» **READING PASSAGE**:
■ ■ ■ ■

The instructors and designers behind the Duke University Talent Identification Program (TIP) know a thing or two about engaging and advancing gifted students through technology. Duke TIP identifies, challenges and engages gifted and talented students through talent searches, face-to-face educational programs, independent learning courses and more. SoftChalk makes it easier for Duke TIP curriculum developers to scaffold higher-order thinking skills and facilitate an inquiry-based approach to course design. Using an interactive, online format that meets gifted students where they are, Duke TIP uses SoftChalk extensively in the development of independent study curriculum and online courses.
Discovering Science and Medicine: Epidemiology, Disease and Outbreak is one such course. This is a self-paced, independent study science course for fifth, sixth and seventh graders, grounded in an inquiry and project-based learning framework. Using video, above-level readings, and a cast of virtual scientists and classmates, students solve interdisciplinary, real-life problems related to disease outbreak. Along the way, they learn complex concepts such as the scientific process, statistics, experimental design, anatomy and epidemiology. Throughout the course, students are prompted by SoftChalk’s QuizPopper tool to show their level of mastery and assess their understanding along the way.
“It’s just a simple way to put high level questions and materials that you want students to evaluate right after content,” explains Lyn Hawks, Duke TIP’s Assistant Director for Curriculum and Instruction.
SoftChalk’s user-friendly interface allows developers to easily link to high-level, rigorous, and open-ended assessments, projects, and rubrics in PDF form, providing gifted learners differentiated options for instruction. In addition, developers can spend quality time creating powerful scripts for multimedia content (avatars and live-actor video) to embed on any page and prompt students to feel part of a larger narrative and community.
The course culminates in a medical mystery, a project which requires students to help their virtual classmates determine the causes of an infectious disease outbreak at the state fair. With SoftChalk, curriculum developer Timothy Byington designed a lesson that included multimedia content, assessments, and text that drives students from clue to clue. This requires a complex web of links, with multiple pathways and possibilities.
“We were able to use the navigation down through three or four different paths based on what students chose,” explains Lyn. “We could do the necessary bookmarking with SoftChalk really easily.”
These complex projects were more difficult to deliver when Duke TIP first started its independent learning program as a classic correspondence course in the 1980s. Over the years, they shifted from CD-ROM to online learning, and while Duke TIP continues to offer certain courses in workbook formats, they now release courses in online formats using SoftChalk’s platform and the Duke TIP website. Technology adopted must work within a nonprofit’s budget and developers’ limited and high-demand time, while delivering rich learning experiences that challenge gifted learners.
“Technology is only as smart as the person using it,” says Lyn. “SoftChalk allows teachers to use their brain power on lesson planning, not struggling with how to sleuth out technical aspects of instructional technology.”

■ ■ ■ ■

» **SUPPLIED ENTRIES**:

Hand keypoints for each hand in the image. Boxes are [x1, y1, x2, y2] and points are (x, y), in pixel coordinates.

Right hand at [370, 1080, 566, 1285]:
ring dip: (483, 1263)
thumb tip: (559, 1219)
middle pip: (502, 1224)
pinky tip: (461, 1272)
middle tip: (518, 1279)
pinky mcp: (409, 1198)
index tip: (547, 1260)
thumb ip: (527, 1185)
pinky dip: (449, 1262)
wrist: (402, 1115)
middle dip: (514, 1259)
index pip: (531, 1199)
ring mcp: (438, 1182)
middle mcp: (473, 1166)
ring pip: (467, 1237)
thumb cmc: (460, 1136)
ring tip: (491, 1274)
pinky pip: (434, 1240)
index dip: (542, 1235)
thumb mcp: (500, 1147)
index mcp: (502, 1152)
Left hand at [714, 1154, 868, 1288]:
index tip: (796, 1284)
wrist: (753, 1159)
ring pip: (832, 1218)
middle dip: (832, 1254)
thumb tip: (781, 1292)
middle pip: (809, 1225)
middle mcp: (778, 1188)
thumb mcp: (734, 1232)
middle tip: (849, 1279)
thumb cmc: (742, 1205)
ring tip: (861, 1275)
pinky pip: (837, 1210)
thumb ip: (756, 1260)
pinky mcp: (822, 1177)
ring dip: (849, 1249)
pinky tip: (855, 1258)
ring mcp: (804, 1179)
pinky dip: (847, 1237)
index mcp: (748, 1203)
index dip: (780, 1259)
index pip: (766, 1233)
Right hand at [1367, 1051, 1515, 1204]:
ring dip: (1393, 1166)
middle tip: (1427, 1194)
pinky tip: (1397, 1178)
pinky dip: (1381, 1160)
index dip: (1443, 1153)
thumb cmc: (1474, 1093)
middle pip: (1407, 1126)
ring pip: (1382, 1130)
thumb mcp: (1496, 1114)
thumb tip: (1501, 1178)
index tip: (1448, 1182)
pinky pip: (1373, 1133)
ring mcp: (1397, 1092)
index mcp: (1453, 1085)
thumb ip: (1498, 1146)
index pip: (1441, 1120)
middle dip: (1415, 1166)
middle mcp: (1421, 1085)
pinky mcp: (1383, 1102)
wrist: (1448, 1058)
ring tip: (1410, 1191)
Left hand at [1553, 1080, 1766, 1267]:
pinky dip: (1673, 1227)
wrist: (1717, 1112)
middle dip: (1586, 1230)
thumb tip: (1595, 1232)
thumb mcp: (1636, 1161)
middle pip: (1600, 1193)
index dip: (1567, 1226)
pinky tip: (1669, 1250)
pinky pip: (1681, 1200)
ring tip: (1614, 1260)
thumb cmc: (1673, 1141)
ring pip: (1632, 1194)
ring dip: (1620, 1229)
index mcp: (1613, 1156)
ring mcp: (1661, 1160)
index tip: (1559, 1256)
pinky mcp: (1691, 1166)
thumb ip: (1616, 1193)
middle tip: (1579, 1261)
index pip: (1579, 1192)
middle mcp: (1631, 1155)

■ ■ ■ ■

» **COMPLETE THE FOLLOWING**:
**1)** From the text about Duke TIP and SoftChalk, reproduce the passage starting at "The instructors and" and ending at "and online courses.".
**2)** Answer these questions using the text about Duke TIP and SoftChalk:
(a) Which grades is the Discovering Science and Medicine course designed for?
(b) Where does the infectious disease outbreak in the course's medical mystery take place?
(c) In which decade did Duke TIP begin its independent learning program as a correspondence course?

» **ANSWERS FOR THE EXERCISE**:
**1)**
The instructors and designers behind the Duke University Talent Identification Program (TIP) know a thing or two about engaging and advancing gifted students through technology. Duke TIP identifies, challenges and engages gifted and talented students through talent searches, face-to-face educational programs, independent learning courses and more. SoftChalk makes it easier for Duke TIP curriculum developers to scaffold higher-order thinking skills and facilitate an inquiry-based approach to course design. Using an interactive, online format that meets gifted students where they are, Duke TIP uses SoftChalk extensively in the development of independent study curriculum and online courses.

**2)**
(a) Fifth, sixth and seventh graders.
(b) At the state fair.
(c) The 1980s.